People, whether you like it or not, whether you can believe it even partially, God is always present in your life. John Wesley termed this form of God’s inescapable and unconditional love as “prevenient grace”. This grace comes to us when we cannot believe – cannot expect; when we have no faith that there could be a love so powerful and pervasive that no matter what choices we are making in our lives, it is always there. We can deny the very existence of God, right up until our last breath, but it doesn’t change the truth that God is always with us. Prevenient grace plants the seed of the desire to believe in God – to expect that God is present with us always.
If you find yourself, as most people do at one point or another in their faith walk, wondering if God is really present in your life I point you to two books that have been meaningful to me as I have walked the path from agnostic to minister of the Word. The first is a very small book written by a 17th Century monk named Brother Lawrence, entitled, “The Practice of the Presence of God”. The other is, “Living in the Presence” by Tilden Edwards who founded the Shalem Institute more than 45 years ago in Washington, D.C. Both of these books offer practices such as prayer and spiritual exercises which can realign the whole of your life so that you can develop your spiritual selves to expect the presence of God every moment of your day.

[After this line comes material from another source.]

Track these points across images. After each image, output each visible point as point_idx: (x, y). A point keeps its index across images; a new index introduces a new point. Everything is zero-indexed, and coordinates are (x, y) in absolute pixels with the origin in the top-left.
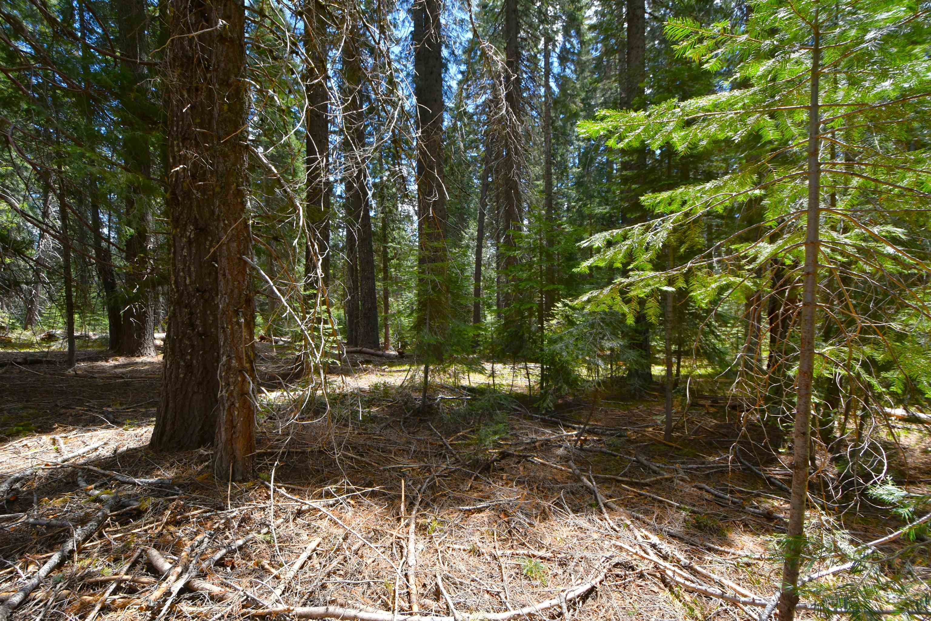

Deep and abiding faith comes from the expectation that God is indeed present and active in your life. This expectation comes from learning from the biblical witness that the God who was, is and always will be is not just a story from a book – God is alive and well and seeking a deep relationship with you. When you open yourself up to expecting the presence of God in your life, you begin to realize the promise of salvation, your unique call to be God’s emissary in the world, and the healing that is available for all the brokenness of the world. You also will begin to seek how it is that you can use your God-given gifts where God is already at work. It’s time to begin to expect that God is present in all our lives and to explore what difference that makes for you and for all creation. Amen and amen!